(Ottawa) Vingt-trois sénateurs américains – démocrates et républicains – ont fait parvenir une lettre au premier ministre Justin Trudeau pour l’exhorter à hausser les dépenses militaires canadiennes afin d’atteindre la cible plancher de 2 % de l’OTAN.

Les sénateurs vont droit au but dans cette missive transmise à environ un mois et demi du prochain sommet de l’OTAN, qui se tiendra cette année à Washington.

« Nous vous écrivons pour exhorter votre gouvernement à respecter l’engagement convenu par tous les alliés de l’Organisation du Traité de l’Atlantique Nord (OTAN) […] en augmentant les niveaux de dépenses de défense jusqu’à atteindre 2 % du produit intérieur brut (PIB) de chaque pays », écrivent-ils.

Qualifiant le Canada d’« allié précieux » de l’OTAN, ils soulignent que « l’Alliance transatlantique est aujourd’hui confrontée à l’une des menaces les plus graves de son histoire », et que tous les alliés doivent ainsi respecter les engagements pris en 2014 au Pays de Galles, et réaffirmé en 2023 à Vilnius.

« Alors que nous approchons du Sommet de l’OTAN de 2024 à Washington, D. C., nous sommes préoccupés et profondément déçus que les projections les plus récentes du Canada indiquent qu’il n’atteindra pas son engagement de 2 % au cours de cette décennie », poursuivent-ils dans la lettre publiée sur le site de CBC.

Selon les plus récentes estimations de l’alliance politico-militaire qui ont été publiées à la mi-mars, le Canada consacrera 1,33 % de son PIB au budget de la défense, et 14,4 % pour les dépenses d’équipement majeur, en 2023.

Le gouvernement Trudeau a annoncé dans une révision de la politique de défense dévoilée le 8 avril dernier qu’il s’engageait à augmenter les dépenses militaires dans les prochaines années jusqu’à consacrer 1,76 % du PIB au budget de la défense en 2029-2030.

L’ambassade des États-Unis au Canada ne s’était pas offusquée de l’absence d’une feuille de route vers l’atteinte de la cible de 2 % – à tout le moins, pas publiquement. L’ambassadeur David Cohen a salué « les engagements financiers fermes » du Canada.

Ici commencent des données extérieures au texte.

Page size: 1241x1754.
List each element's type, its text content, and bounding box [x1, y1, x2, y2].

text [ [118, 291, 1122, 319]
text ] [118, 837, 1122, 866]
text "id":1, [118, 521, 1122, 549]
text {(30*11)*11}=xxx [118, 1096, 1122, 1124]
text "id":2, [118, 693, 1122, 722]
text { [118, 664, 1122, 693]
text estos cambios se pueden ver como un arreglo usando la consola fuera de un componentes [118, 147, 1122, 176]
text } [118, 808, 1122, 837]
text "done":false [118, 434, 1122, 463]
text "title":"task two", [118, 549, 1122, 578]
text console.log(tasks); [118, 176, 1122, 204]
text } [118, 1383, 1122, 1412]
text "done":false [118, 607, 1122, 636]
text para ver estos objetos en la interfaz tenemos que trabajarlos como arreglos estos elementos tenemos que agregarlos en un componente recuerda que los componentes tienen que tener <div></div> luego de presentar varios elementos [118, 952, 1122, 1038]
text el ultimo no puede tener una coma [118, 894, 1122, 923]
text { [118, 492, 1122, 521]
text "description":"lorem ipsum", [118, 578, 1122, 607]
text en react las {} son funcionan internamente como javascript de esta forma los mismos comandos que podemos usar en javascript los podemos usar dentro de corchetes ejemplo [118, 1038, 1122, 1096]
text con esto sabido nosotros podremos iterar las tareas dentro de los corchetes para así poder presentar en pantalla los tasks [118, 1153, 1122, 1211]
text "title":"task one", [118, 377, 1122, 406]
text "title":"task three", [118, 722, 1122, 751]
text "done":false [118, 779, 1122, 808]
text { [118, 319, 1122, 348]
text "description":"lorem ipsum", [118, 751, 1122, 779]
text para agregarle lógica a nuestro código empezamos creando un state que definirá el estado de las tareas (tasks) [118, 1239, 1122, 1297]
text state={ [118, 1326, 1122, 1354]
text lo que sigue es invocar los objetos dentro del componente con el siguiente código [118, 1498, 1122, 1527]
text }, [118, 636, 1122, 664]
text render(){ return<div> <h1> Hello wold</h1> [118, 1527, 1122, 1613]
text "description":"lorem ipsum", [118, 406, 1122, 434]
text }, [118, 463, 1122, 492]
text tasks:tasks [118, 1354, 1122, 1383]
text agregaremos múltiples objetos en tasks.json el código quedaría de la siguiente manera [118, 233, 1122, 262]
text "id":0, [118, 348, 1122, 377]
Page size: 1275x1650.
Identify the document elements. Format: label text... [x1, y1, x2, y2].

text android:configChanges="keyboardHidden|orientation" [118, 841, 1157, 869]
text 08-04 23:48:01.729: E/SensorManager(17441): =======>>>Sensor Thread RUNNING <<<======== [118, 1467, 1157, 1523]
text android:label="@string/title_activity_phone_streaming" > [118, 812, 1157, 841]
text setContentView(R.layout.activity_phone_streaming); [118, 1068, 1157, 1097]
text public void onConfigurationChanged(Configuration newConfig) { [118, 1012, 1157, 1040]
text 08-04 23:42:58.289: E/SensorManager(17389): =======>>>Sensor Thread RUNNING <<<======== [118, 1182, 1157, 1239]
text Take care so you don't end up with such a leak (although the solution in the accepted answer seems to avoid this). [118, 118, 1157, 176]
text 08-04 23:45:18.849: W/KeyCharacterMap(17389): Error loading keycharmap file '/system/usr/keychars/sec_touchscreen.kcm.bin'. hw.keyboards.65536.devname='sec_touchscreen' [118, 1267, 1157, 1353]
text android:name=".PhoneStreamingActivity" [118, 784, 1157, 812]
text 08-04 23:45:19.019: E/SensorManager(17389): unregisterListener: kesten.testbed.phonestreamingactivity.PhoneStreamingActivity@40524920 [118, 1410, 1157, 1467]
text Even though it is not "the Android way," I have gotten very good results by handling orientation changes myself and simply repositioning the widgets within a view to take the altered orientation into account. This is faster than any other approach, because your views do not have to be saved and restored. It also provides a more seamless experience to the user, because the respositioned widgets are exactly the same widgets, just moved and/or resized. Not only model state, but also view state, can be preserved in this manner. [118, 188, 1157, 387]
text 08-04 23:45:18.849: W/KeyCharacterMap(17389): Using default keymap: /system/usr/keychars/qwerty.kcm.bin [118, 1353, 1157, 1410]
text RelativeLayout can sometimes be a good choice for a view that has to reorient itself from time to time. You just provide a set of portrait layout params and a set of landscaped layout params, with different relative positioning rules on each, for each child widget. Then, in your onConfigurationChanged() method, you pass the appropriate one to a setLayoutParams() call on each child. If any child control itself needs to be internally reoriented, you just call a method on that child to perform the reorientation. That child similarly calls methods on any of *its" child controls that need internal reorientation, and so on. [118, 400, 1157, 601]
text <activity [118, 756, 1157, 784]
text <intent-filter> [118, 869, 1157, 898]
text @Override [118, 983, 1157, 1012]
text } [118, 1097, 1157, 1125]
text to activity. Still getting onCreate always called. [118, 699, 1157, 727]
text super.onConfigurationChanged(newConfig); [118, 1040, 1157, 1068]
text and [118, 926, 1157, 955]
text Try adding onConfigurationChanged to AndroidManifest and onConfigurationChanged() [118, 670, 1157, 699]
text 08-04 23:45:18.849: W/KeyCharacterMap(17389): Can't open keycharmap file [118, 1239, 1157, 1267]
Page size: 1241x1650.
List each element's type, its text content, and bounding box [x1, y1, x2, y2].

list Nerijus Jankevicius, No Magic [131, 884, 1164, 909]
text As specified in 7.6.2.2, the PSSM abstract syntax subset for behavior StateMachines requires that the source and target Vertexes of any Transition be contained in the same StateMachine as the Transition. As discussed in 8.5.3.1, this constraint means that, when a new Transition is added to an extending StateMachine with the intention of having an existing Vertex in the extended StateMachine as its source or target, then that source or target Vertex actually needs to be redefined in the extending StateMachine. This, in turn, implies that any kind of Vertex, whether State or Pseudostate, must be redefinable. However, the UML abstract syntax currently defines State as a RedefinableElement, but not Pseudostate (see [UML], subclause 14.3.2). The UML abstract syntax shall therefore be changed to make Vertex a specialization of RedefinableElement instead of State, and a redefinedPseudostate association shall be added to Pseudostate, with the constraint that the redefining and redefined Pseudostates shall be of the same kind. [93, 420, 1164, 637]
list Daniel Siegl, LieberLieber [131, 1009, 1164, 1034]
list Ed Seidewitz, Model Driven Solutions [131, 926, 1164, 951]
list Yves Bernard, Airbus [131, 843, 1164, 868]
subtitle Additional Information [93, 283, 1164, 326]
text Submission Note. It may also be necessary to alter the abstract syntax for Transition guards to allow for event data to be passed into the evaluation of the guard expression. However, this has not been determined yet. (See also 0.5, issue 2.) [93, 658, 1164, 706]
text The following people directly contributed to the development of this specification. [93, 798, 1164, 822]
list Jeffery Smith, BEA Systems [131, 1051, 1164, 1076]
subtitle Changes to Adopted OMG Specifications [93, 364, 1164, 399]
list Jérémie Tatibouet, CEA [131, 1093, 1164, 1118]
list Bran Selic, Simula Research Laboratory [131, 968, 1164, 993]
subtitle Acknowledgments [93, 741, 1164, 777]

Le secrétaire général de l’OTAN, Jens Stoltenberg, n’avait pas non plus lancé la pierre à Ottawa.

Un plan réclamé

Des sénateurs influents figurent parmi les signataires de la lettre envoyée au premier ministre Trudeau : on y retrouve entre autres les noms de Mitt Romney, Joe Manchin ou encore Ted Cruz. La missive est paraphée par 11 démocrates, 10 républicains et deux indépendants.

« Lorsque les États-Unis accueilleront le sommet de l’OTAN en 2024 pour définir les priorités pour l’année à venir, nous attendons de votre gouvernement et de tous les membres de l’OTAN qui n’ont pas atteint le seuil de 2 % de leurs dépenses de défense qu’ils aient un plan pour atteindre ce seuil », préviennent-ils.

La rencontre des membres de l’Alliance se tiendra dans la capitale fédérale américaine du 9 au 11 juillet.

Bill Blair cherche à minimiser

Le ministre canadien de la Défense Bill Blair s’est dit « sûr » qu’il parviendrait à convaincre « ces sénateurs préoccupés que le Canada sera un allié prêt et capable pour l’OTAN, pour l’Amérique du Nord et le NORAD et à travers le monde ».

« Nous savons que nous devons en faire davantage », a-t-il aussi fait valoir, sans s’engager à présenter aux alliés de l’OTAN – dont la majorité, soit 18 sur 31, devrait atteindre ou dépasse le fameux 2 % en 2024 – un échéancier vers l’atteinte de la cible.

La démarche américaine est gênante pour le Canada, a pour sa part réagi le député conservateur Pierre Paul-Hus : « Je trouve ça honteux que les sénateurs américains soient obligés de faire ça, d’envoyer une lettre au premier ministre du Canada pour lui dire, hey, monsieur, vous avez des obligations à respecter, faites-le ».

Le Parti conservateur ne s’est pas non plus formellement engagé à atteindre l’objectif.